According to a recent note by Goldman Sachs Group Inc., the selloff in Chinese stocks since late January is expected to reverse. The investment bank’s strategists see the potential for the MSCI China Index to reach 85 points by the end of 2023, an increase of about 24% from Friday’s close. The expected surge in stocks is fueled by China’s reopening, which is predicted to deliver windfall profits for businesses.
While the rally in Chinese equities that began in November has lost momentum in recent weeks due to escalating geopolitical tensions and an uncertain economic outlook, bulls are optimistic that the upcoming political meeting and earnings will bring fresh impetus. The strategists wrote that “the principal theme in the stock market will gradually shift from reopening to recovery, with the driver of the potential gains likely rotating from multiple expansion to earnings growth/delivery,” and added that “the growth impulse should be heavily tilted towards the consumer economy, where the services sector is still operating significantly below the 2019 pre-pandemic levels.”
The note went on to say that the January-February macro statistics, the Two Sessions, and quarterly earnings from Chinese firms will be important factors to watch. Investors would likely require concrete evidence to confirm that fundamentals are indeed improving as the cycle transitions into growth. As such, market watchers expect the next leg of China’s reopening trade to be a slow grind as investors turn their attention to fundamentals.

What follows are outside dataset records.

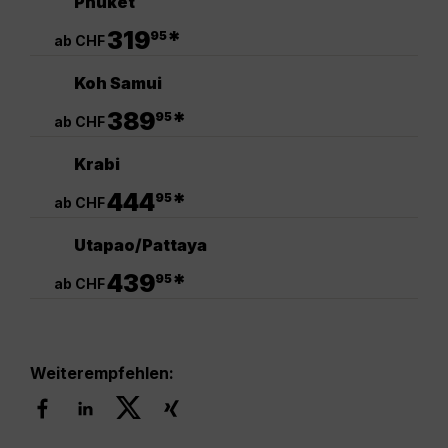
Phuket
.
319
*
95
ab CHF
Koh Samui
.
389
*
95
ab CHF
Krabi
.
444
*
95
ab CHF
Utapao/Pattaya
.
439
*
95
ab CHF
Weiterempfehlen:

Despite this cautious outlook, Chinese stocks climbed on Monday after three weekly declines. The Hang Seng China gauge advanced more than 0.9%, while the onshore CSI 300 benchmark rose 1.2%. Construction-related shares were among the biggest boosts to the onshore gauge, alongside telecommunication stocks.
Investors are also keeping an eye on developments in Sino-American relations after a meeting between US Secretary of State Antony Blinken and China’s top diplomat exposed rifts between the two nations over thorny issues. The ongoing tensions between the two nations are expected to impact the Chinese stock market to some degree, but many investors and market watchers believe that the anticipated economic recovery and increasing earnings will outweigh any negative impact from geopolitical tensions.
In conclusion, the note from Goldman Sachs Group Inc. provides a cautiously optimistic outlook for the Chinese stock market. While the recent selloff and escalating geopolitical tensions have caused some concern, the investment bank’s strategists are confident that China’s economic reopening will bring windfall profits for businesses, leading to a surge in stocks. However, market watchers and investors will need to keep an eye on macro statistics, political meetings, and quarterly earnings to confirm that fundamentals are improving as the cycle transitions into growth.